__待做任务__.
1. 在讲 ClickHouse 集群查询延迟的原文中，从业务方得知的数据更新时间点是几点？
2. 找出原文 insert 语句中所有以 adj_af_ 开头的字段名，全部列出。
== 原文
现象
数据从集群中一个节点写入之后,其他两个节点无法及时查询到数据,等了几分钟。因为我们ck集群是读写分离架构,也就是一个节点写数据,其他节点供读取。
排查思路
从业务得知,数据更新时间点为:11:30。查看clickhouse-server.log日志。
Clickhouse 节点1 被写入日志
2023.10.11 11:30:01.435628 [ 14098 ] {} dws_stock.trade_kline_60_min (ff4239f7-1eb5-40f3-8f18-bdb0d525886d) (MergerMutator): Selected 6 parts from 20231011_0_2_1 to 20231011_7_7_0
2023.10.11 11:30:03.335051 [ 69289 ] {e9e7f8b6-3978-4593-a750-ebc6c5c2e231} executeQuery: (from [::ffff:192.168.122.11]:50788, user: p_realtime_writer) insert into kline_1h (data_date
,instr
,bar_time
,open
,high
,low
,close
,vwap
,volume
,amount
,adj_af_open
,adj_af_high
,adj_af_low
,adj_af_close
,adj_af_vwap
,adj_af_volume
,adj_af_amount
,up_limit_price
,low_limit_price
) FORMAT RowBinary (stage: Complete)
====
== 待查数据
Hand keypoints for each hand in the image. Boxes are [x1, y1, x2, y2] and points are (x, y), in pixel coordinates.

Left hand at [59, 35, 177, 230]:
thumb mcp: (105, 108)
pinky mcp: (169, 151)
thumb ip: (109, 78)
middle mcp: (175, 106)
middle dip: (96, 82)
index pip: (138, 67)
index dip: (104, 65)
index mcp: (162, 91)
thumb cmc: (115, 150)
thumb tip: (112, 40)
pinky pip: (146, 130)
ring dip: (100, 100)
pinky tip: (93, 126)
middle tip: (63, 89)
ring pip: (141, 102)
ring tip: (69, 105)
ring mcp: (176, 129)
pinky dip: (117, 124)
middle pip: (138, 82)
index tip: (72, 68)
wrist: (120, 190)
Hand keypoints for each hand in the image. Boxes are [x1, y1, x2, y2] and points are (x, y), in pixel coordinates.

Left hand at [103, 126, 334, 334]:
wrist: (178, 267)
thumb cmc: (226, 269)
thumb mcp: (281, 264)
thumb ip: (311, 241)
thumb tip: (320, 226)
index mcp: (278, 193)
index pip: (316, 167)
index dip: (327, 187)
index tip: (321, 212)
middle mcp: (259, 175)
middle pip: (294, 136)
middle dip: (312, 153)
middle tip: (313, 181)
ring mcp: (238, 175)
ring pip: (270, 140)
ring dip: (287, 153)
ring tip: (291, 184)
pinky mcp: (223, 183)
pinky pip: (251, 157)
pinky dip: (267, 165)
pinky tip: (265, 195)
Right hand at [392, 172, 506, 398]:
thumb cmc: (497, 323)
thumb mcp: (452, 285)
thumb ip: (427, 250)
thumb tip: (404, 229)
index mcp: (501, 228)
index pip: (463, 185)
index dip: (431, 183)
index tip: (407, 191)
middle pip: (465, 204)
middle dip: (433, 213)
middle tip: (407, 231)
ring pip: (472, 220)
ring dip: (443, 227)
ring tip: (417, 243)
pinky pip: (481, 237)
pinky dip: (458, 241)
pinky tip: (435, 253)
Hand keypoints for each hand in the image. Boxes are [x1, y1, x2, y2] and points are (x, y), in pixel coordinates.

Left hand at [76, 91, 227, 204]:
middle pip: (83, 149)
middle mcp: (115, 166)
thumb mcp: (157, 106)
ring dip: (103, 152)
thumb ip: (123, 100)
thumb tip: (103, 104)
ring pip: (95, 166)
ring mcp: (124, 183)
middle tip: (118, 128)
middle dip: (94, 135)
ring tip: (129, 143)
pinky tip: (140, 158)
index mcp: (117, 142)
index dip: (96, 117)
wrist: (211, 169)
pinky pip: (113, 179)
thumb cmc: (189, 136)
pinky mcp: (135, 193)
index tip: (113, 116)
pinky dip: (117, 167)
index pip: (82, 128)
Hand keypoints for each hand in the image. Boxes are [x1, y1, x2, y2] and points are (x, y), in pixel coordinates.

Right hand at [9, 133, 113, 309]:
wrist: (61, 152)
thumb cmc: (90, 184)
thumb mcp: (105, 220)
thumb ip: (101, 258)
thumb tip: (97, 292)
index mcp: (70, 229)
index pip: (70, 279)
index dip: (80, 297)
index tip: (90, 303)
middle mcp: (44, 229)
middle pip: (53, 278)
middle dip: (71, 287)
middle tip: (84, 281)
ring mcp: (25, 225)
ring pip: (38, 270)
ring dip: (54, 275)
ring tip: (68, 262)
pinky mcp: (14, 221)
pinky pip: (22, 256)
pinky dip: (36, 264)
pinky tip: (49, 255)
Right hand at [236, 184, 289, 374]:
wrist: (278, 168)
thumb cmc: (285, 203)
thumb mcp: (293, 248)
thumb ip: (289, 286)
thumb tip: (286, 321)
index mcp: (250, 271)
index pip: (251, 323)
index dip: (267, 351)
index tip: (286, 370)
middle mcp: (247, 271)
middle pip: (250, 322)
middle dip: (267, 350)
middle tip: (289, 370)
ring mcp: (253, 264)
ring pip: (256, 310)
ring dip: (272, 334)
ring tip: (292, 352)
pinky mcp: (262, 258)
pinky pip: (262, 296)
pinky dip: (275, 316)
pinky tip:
====
__本题答案__.
1. 11:30

2. adj_af_open、adj_af_high、adj_af_low、adj_af_close、adj_af_vwap、adj_af_volume、adj_af_amount